I am a user experience researcher, product strategist, and design leader with a focus on enterprise service design. With 24 years of experience, I began my career as an engineer and transitioned into digital product design, eventually specializing in product strategy and user experience research, where I’ve been for the past 14 years.

My expertise lies primarily in enterprise environments, often working on the agency or service design side. I’ve focused on developing internal productivity and efficiency products, such as hiring solutions, HR systems, and employee resource repositories. My user base has predominantly been employees within these organizations. My skill set includes developing comprehensive solutions for new product rollouts, company pilots, product improvements, and digital transformations for existing solutions, serving user bases of up to 100,000 or more.

I studied Web Design then Visual Communications at the International Academy for Design and Technology based in Tampa. I have a  certification in Design Thinking from the Luma Institute. I received formal training in Six Sigma and hold a Green Belt certification from The New York Times and PM1 from Cardinal’s Agile Program.  

My process involves independent research, participant recruitment, session planning, design thinking workshops, focused ideation sessions, wireframing, and creating high-fidelity designs. I also support product owners in feature refinement and collaborate with engineering teams to QA the experience, ensuring the features align with my research and business requirements.
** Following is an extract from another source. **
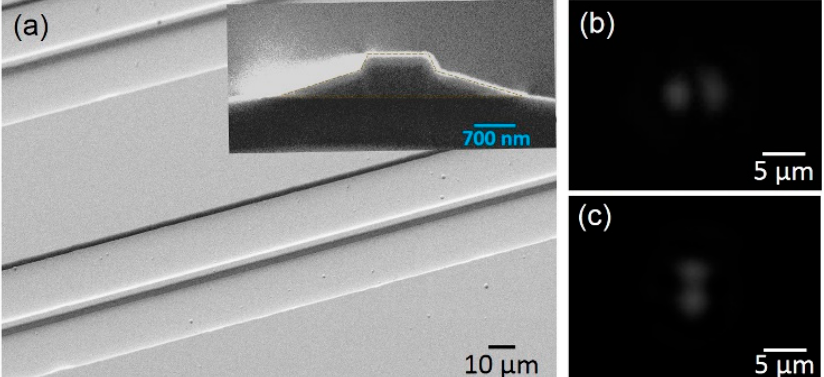
Figure 2. (a) Scanning-electron-microscope (SEM) images of lithium niobate (LN) waveguide before coating the Ta 2 O 5 cladding layer) showing very smooth sidewalls. Inset: waveguide cross-section. Spatial distributions of (b) transverse-electric (TE) and (c) transverse-magnetic (TM) modes.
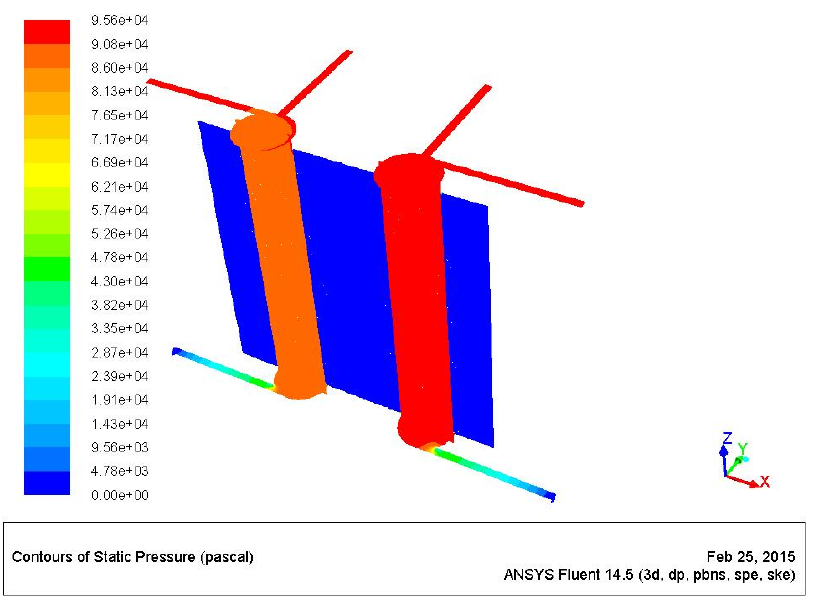
Figure 12. Overpressure map on the XZ and inlet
Most recently, I worked at Discover but was laid off earlier this year due to Capital One’s acquisition of the company. I am now seeking my next opportunity, ideally in service design, which is my passion. I am excited to find a company where I can continue to make a lasting impact.

Most recently, I consulted for a startup called Muzes. At Muzes, I joined the team as the Director of UX to lead their UX team, which grew into having a much larger role and leading product strategy. Muzes is an AI-assisted generative procurement platform, akin to LinkedIn for procurement. Procurement teams can generate extensive questionnaires for their suppliers, who create profiles and respond to these questionnaires. The platform uses AI, including sentiment analysis and LLMs, to grade and score the responses.

I made significant contributions to the product strategy, assisting the engineering team and stakeholders in documenting all features. I conducted extensive research with design partners and discovered that the product being built was quite different from the original plan. I helped realign the entire team with the new product direction and led the design team in creating a custom design system that matched the new goals. I also helped engineering focus on delivering a more attainable MVP.